> **WHAT THIS TASK INVOLVES**
The complete listing goes into the output exactly, without its pictures.

Start of DATA

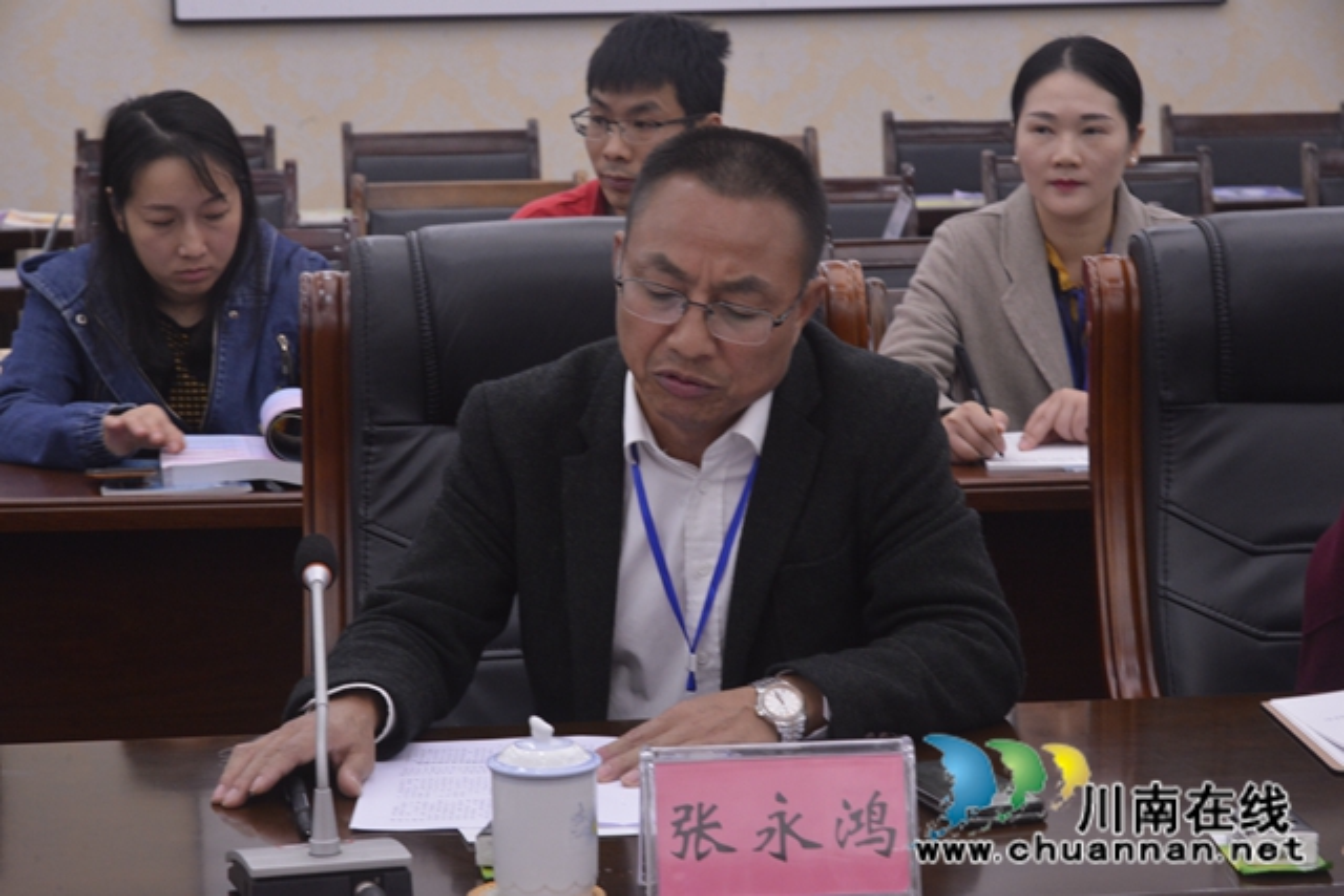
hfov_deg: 21.5
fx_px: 3547
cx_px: 672
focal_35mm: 95
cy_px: 448
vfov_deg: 14.4
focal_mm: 95
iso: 3200
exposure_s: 1/40
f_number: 11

End of DATA

> **OUTPUT BELOW**
hfov_deg: 21.5
fx_px: 3547
cx_px: 672
focal_35mm: 95
cy_px: 448
vfov_deg: 14.4
focal_mm: 95
iso: 3200
exposure_s: 1/40
f_number: 11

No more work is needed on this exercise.